It is a given of literary criticism that conflict is the basis of all story. The more conflict, the more engaged readers are, and the moire likely they will stay with you until the last page, full of fear and anxiety for sympathetic characters in peril.
This essay asks, Can there be a powerful story for which the driving energy isn't conflict? Is delight a sufficient driver? Surprise and delight?
Consider books for young children. Consider Curious George up in the sky, clinging to a kite. And how quickly I needed to get to his rescue, Caitlin was so agitated at the idea that he might fall and hurt himself.
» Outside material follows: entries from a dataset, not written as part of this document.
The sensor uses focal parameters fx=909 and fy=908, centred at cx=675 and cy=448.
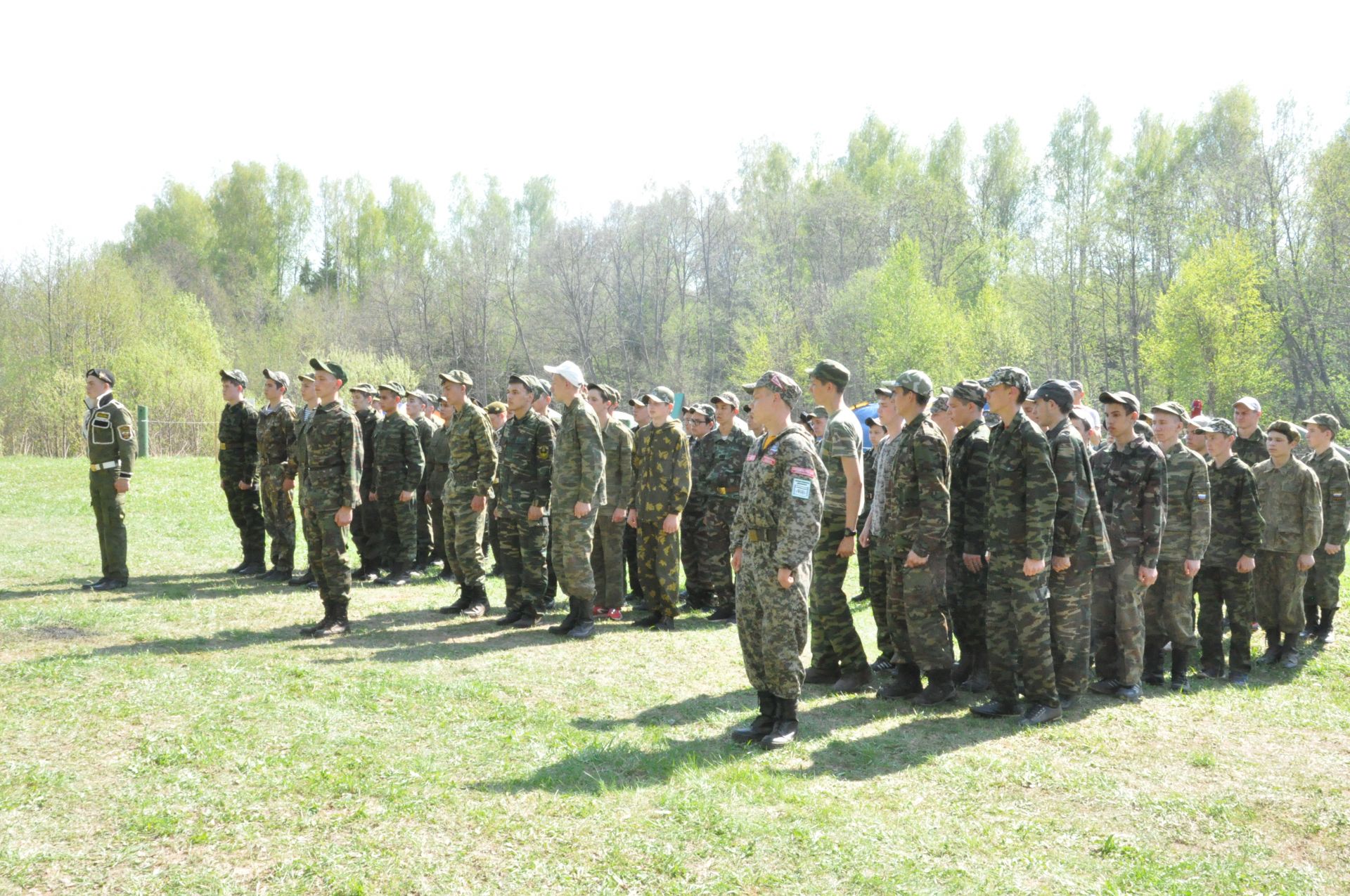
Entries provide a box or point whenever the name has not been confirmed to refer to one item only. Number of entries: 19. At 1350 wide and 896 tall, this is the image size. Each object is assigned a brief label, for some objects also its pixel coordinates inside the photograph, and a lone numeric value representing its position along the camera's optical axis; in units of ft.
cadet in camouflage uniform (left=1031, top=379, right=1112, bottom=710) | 20.26
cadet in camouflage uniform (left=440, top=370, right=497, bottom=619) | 30.09
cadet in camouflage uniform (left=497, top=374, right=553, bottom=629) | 29.22
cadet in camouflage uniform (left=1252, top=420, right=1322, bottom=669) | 27.53
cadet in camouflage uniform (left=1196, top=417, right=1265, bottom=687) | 26.03
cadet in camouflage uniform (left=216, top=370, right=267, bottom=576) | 37.88
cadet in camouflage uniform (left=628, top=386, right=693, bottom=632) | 29.63
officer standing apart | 33.22
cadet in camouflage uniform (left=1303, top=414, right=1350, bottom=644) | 30.22
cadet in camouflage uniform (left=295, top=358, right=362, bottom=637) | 26.84
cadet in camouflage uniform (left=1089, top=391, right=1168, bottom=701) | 22.86
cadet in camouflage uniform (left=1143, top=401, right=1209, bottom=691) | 24.32
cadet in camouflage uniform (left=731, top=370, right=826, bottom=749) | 17.42
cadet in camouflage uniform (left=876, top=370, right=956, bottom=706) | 21.01
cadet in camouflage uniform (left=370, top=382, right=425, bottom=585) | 37.55
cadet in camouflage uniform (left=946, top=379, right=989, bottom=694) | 22.34
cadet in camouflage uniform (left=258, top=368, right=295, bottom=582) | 35.81
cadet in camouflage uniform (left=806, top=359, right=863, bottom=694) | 22.36
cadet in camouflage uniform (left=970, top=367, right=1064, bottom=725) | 19.79
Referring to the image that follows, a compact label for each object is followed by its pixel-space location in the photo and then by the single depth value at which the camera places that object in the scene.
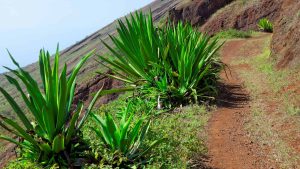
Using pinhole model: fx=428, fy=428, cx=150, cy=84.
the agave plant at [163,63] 9.16
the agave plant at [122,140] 5.49
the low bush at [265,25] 19.88
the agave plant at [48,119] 5.19
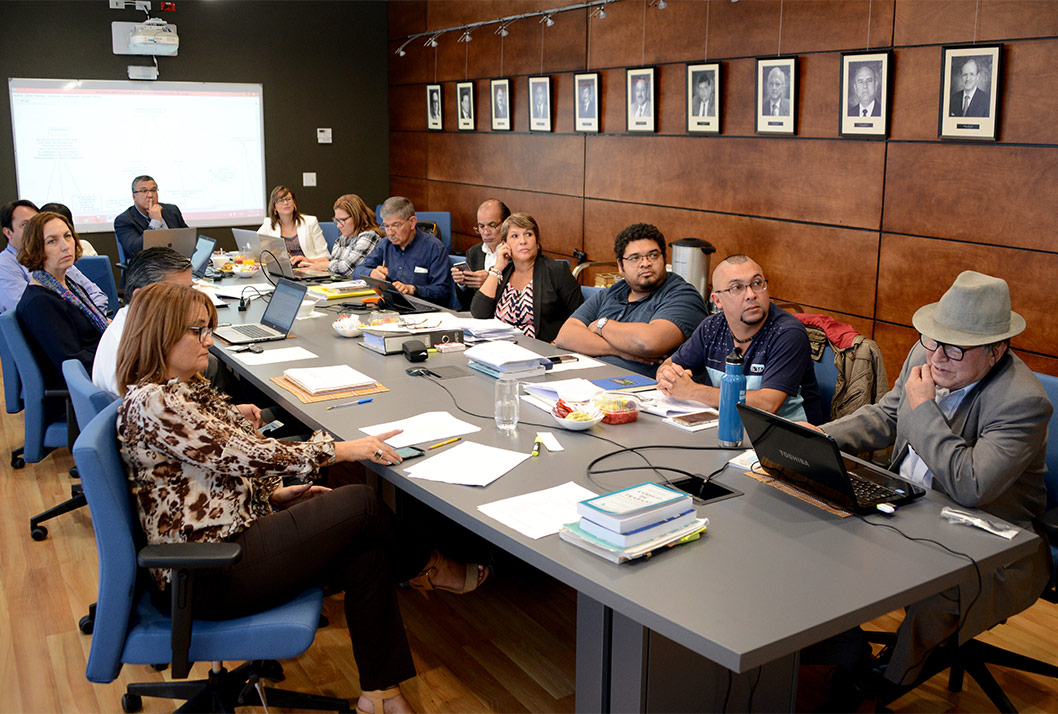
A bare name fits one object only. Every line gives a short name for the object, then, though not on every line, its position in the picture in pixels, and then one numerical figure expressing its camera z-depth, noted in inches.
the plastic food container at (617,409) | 108.7
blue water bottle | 97.3
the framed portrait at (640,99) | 227.6
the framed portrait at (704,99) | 207.6
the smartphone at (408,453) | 96.3
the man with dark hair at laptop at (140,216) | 264.1
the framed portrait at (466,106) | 307.1
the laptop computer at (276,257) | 216.8
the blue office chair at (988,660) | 98.0
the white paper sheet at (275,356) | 141.1
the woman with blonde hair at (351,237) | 241.0
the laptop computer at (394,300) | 181.0
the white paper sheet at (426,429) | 102.3
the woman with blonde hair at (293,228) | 271.9
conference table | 64.6
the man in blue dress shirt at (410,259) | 210.8
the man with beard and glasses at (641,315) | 145.6
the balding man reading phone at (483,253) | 205.9
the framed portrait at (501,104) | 286.5
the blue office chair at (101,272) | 221.6
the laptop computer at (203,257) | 226.5
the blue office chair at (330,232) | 291.0
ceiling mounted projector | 305.3
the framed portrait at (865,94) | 171.5
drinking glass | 104.5
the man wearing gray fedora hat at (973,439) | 85.3
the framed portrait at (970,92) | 154.1
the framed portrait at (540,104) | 267.6
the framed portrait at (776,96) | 190.1
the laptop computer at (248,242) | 235.2
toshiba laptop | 79.6
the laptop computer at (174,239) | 229.8
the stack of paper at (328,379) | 122.1
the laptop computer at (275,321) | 156.1
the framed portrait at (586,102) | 247.4
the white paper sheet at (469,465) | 91.2
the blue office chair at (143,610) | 77.6
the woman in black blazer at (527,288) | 175.2
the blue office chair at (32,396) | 142.2
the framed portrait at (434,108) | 328.2
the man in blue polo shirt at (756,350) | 115.4
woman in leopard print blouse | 83.3
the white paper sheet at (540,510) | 79.2
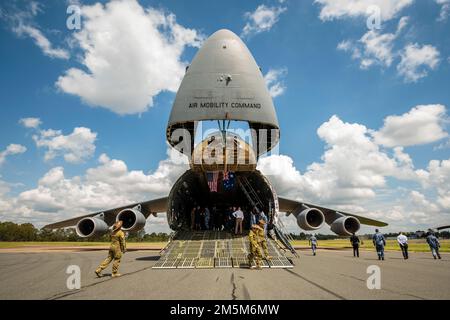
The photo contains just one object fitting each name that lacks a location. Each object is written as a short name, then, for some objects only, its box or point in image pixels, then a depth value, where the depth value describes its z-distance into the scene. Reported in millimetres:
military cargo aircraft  11703
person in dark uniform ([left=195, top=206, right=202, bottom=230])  16211
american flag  14148
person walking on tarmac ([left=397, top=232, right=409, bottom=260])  14742
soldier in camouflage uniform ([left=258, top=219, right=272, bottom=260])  9430
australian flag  15246
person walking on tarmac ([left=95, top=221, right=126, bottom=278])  8070
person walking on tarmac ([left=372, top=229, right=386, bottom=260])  13922
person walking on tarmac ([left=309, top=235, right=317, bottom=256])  17453
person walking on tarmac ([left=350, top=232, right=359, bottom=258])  16531
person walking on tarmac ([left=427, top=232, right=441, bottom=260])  14573
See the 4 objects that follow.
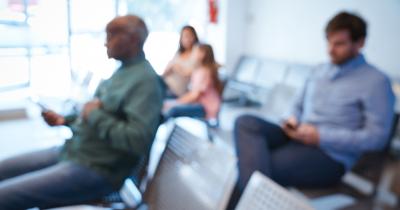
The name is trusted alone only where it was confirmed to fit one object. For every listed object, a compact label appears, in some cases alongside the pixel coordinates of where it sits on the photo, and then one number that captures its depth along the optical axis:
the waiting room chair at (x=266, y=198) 0.77
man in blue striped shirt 1.33
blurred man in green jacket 1.07
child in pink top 1.83
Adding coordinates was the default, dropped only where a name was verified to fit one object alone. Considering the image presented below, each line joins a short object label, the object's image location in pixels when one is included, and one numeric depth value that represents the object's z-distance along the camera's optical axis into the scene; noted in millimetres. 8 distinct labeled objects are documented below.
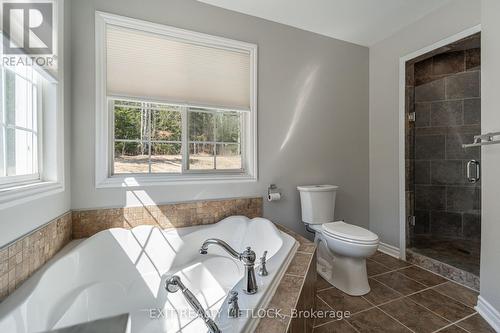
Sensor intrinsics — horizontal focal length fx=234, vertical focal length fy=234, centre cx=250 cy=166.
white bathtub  979
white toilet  1784
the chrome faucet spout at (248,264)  1058
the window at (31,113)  1116
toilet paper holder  2258
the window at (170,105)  1819
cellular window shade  1834
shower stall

Now can there be an adult story where continual and unexpected delights are the driving force? Might the creation of conflict, anxiety, and various sorts of violence–the reinforcement of the myth of duality–be the lazy writer's way out?
I'm just asking these questions.
Consider Don Quixote. Surely there is conflict, but perhaps in greater measure there is delight. Consider Falstaff in I Henry IV. Delight. Only later will he be rejected by the prince, but until then, easy banter and that grand persona. Tom Sawyer and the whitewashed fence is similar, scampishness and no conflict. Consider much of the Oz books, the unfolding wonders of the odd creatures and environments Dorothy encounters. Or many of the tales in the Arabian Nights.
Is it possible to sustain the magnificent engine of a novel with these other-than-conflict drivers, told in prose so powerful and engaging that the adult reader cannot put the book down, and must immediately reread the novel as soon as the first reading concludes?
Might such a book bring to vivid life once more the lost innocence and delight of the child in us all, giving way as well to vast possibility, sparking our creativity and the bold optimism of the person for whom the whole world continually opens up infinitely?
Great question, Bob. I’ve contemplated this idea myself. I’ve yet to try it, but perhaps it’s time.